Seite:Die Gartenlaube (1878) 115.jpg

Fertig. Dieser Text wurde zweimal anhand der Quelle korrekturgelesen. Die Schreibweise folgt dem Originaltext.
Verschiedene: Die Gartenlaube (1878)

Wenige Tagereisen nördlich von Nyangwe wendet sich der Lualaba nach Nordost. Hohe Zacken der Ureggahügel starren in die brausende Fluth; wilde Scenerien von Katarakten und schäumenden Wogen schrecken das Auge. An beiden Flußufern wohnen Wilde: die Wainya, feige, verrätherisch, listig und absolut unzugänglich, weiter nördlich ein mächtiges Volk höheren Muthes, die Wabroiro, am linken Ufer die Wainya, weiter westlich die kriegerischen Bakusu, – lucullische und sybaritische Menschenfresser.

„Auf dieses Volk,“ bemerkt Stanley, „würde die Ankunft eines ganzen Concils von Bischöfen und Missionären nur wie eine Zufuhr landesüblichen Beefsteaks wirken …“

Hier muß der Reisende zu jeder Stunde ein Mann der That sein.

In seinem letzten Briefe aus Innerafrika hatte Stanley von diesen schweren Thaten berichtet, von den Kämpfen mit den tückischen, verrätherischen Kannibalen und von der blutigen Züchtigung, die er ihnen ertheilte, was, wie erinnerlich, die Gelehrten der afrikanischen Entdeckungs-Societäten an den grünen Berathungstischen mit großer sittlicher Entrüstung erfüllt hatte. Glücklicher Weise blieb diese Entrüstung ohne Einfluß. Der willensstarke, muthige Mann drang unaufhaltsam vorwärts. Und schon waren neun lange, bange Monate vergangen, ohne daß Kunde von ihm oder über ihn gekommen; schon hatte sich schwere Besorgniß um ihn verbreitet – da brachte endlich der „Daily Telegraph“ die freudige Botschaft: „Stanley ist am 8. August 1877 in Embomma an der Westküste Afrikas angekommen. Er hat den ganzen Lualabafluß befahren und seine Identität mit dem Congo festgestellt.“

Stanley hat sonach Afrika vom November 1874 bis August 1877 von Bogamoyo bei Zanzibar westwärts bis Embomma nahe der Congomündung in seiner ganzen Breite durchwandert.

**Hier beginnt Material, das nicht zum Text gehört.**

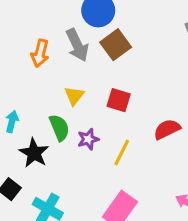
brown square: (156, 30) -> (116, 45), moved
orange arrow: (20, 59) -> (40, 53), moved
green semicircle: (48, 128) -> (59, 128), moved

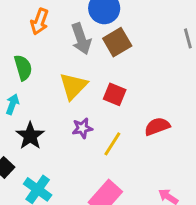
orange arrow: (40, 53) -> (40, 22), moved
yellow triangle: (74, 96) -> (73, 86), size x1.5
green semicircle: (59, 128) -> (23, 68), moved

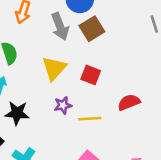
black star: (30, 136) -> (17, 113), turned -30
yellow line: (112, 144) -> (90, 119), turned 55

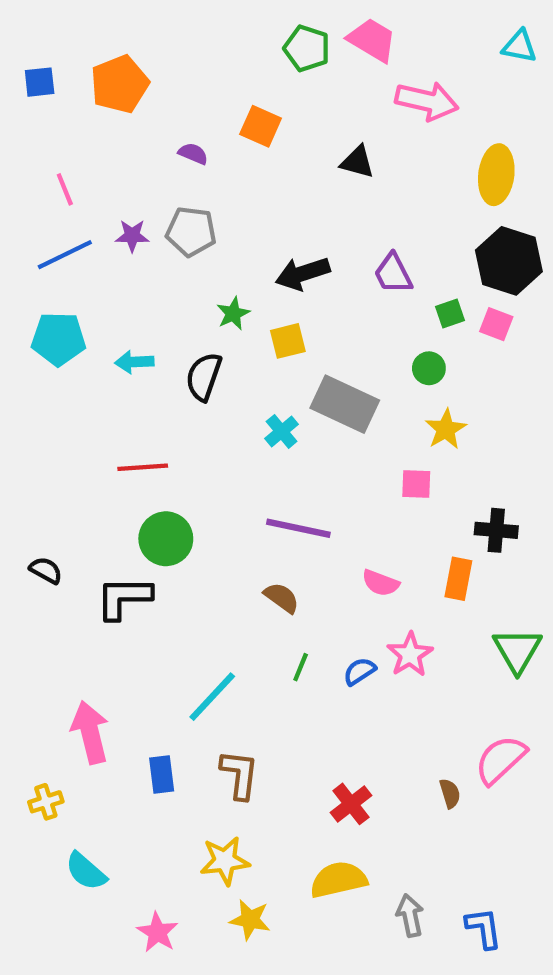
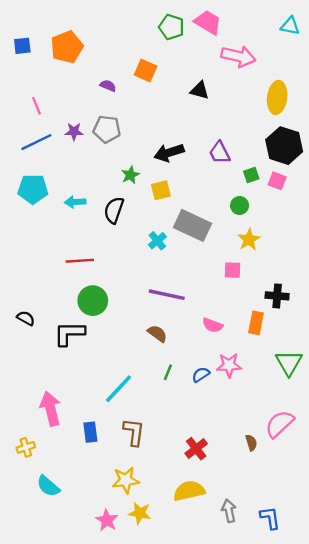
pink star: (410, 655) -> (229, 365), turned 30
pink star: (157, 932) -> (107, 520), moved

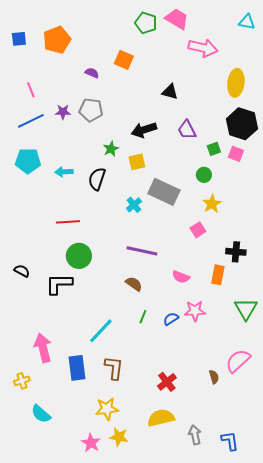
black triangle: (200, 90) -> (170, 92), moved
pink square: (232, 270) -> (198, 230), turned -35
blue rectangle: (90, 432) -> (77, 368), size x1.4

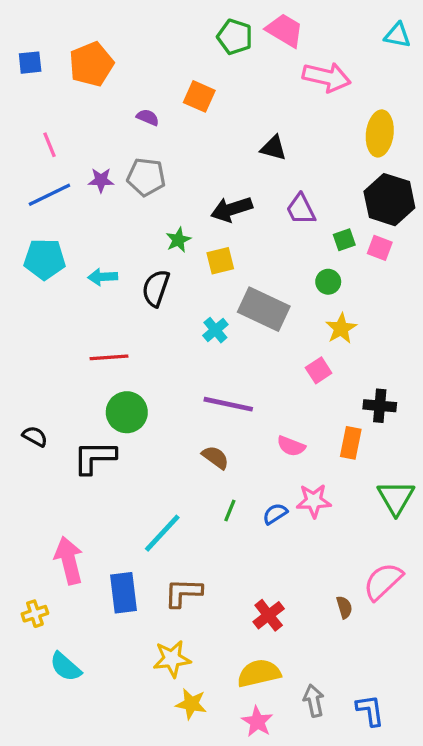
brown L-shape: (114, 368) -> (183, 593), turned -95
pink star: (91, 443) -> (257, 722), moved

Es ist hier nicht der Ort, auf den Verlauf und die Resultate der Reise näher einzugehen, auch ist bis jetzt nur Summarisches bekannt geworden und Stanley selbst erst gegen Ende Januar in London wieder eingetroffen.

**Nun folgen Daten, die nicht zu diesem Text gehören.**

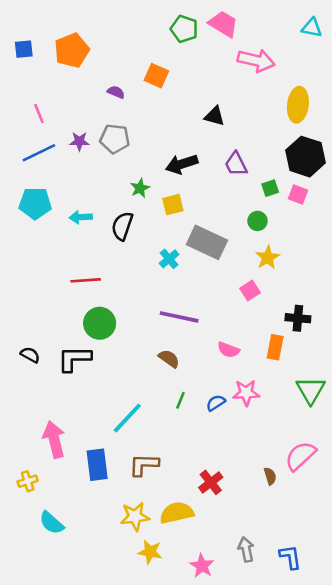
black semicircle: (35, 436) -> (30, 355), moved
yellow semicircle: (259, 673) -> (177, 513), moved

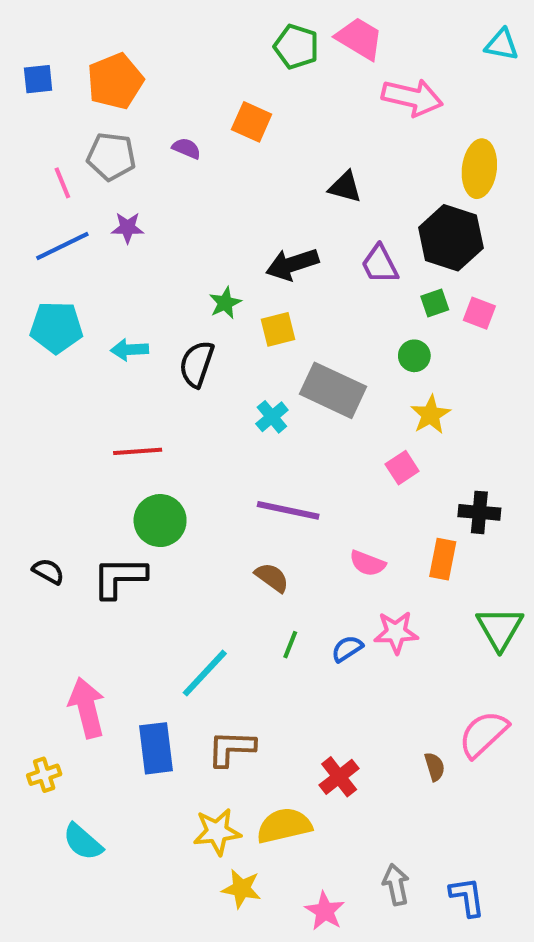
gray pentagon: (115, 139) -> (111, 156), moved
black hexagon: (305, 157) -> (451, 238), moved

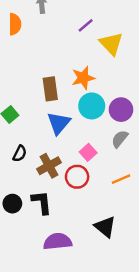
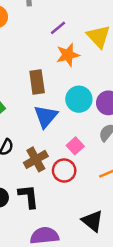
purple line: (86, 25) -> (58, 28), moved
orange star: (83, 78) -> (68, 55), moved

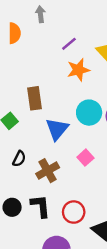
brown rectangle: (37, 82) -> (35, 98), moved
red circle: (64, 170) -> (74, 212), moved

Die Bedeutsamkeit der Entdeckung des Congo- oder Lualabastromes muß uns aber schon jetzt frappirend entgegentreten, wenn wir einige Größenverhältnisse desselben mit denen des Rheins vergleichen. Nach uns geläufigen Maßen in Zahlen ausgedrückt ist:


  des Congo:   des Rhein:  
die Stromlänge 000000650 geogr. Meilen, 0156 geogr. Meilen,
das Stromgebiet 50–60,000 „ Q.-Meilen, 3600 „ Q.-Meilen.

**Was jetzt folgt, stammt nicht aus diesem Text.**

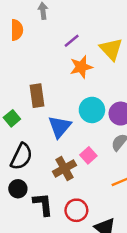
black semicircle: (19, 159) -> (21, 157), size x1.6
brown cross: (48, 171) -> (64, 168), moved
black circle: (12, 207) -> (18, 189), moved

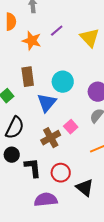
orange star: (81, 67) -> (32, 41), moved, turned 30
cyan circle: (92, 110) -> (63, 82), moved

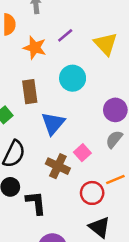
cyan circle: (63, 82) -> (73, 78), moved
brown cross: (51, 138) -> (58, 166), turned -36
red circle: (61, 173) -> (92, 193), moved

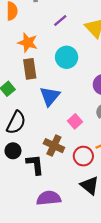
orange star: (35, 48) -> (28, 43), moved
brown cross: (58, 166) -> (54, 146), moved

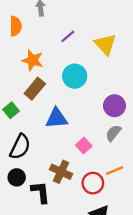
brown rectangle: (30, 69) -> (35, 89), turned 48
blue triangle: (50, 96) -> (56, 118), turned 45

Und wie charakterisirt Stanley Strom und Land? „Für die Schiffbarkeit des mächtigen Stroms,“ schreibt er, „bestehen die unüberwindlichen Hindernisse der Katarakte. Hier muß der Landtransport an die Stelle des Flußtransports treten. Sobald dagegen die ersten großen Wasserfälle passirt sind, liegt halb Afrika vor uns, und zwar nicht wie die unteren Nilgegenden als Sandwüsten, sondern als eine reiche, stark bevölkerte Ebene. Kein Theil von Afrika, mit Ausnahme von Ugoge, ist so reich bevölkert. Die gewöhnliche Bezeichnung Dorf ist eigentlich unrichtig für diese Menge von Häusern in den Ortschaften. Es sind wirkliche Städte, oft an manchen Plätzen zwei Meilen lang. Schon oft wurde in letzter Zeit die Befürchtung ausgesprochen, daß Elfenbein bald eine Seltenheit werden müsse, allein ich kann versichern, daß dies in den nächsten zwei bis drei Generationen nicht der Fall sein wird. Die ganze Ebene ist reich an ungeheuren Wäldern, welche Massen von Palmöl liefern können. Auch Baumwolle, Guttapercha, alle Nüsse, Copal, Palmfrüchte. Durch den Fluß ist auch eine Reise nach den Gold- und Kupferdistricten von Katange leicht gemacht.“ So wird der tausendjährige weiße Fleck auf unseren Landkarten von Afrika durch die Entdeckung des größten Stromes mit zahlreichen Nebenflüssen, mit zahlreichen Namen bisher ganz unbekannter Völker, mit Namen von Fundstätten werthvoller Producte ausgefüllt.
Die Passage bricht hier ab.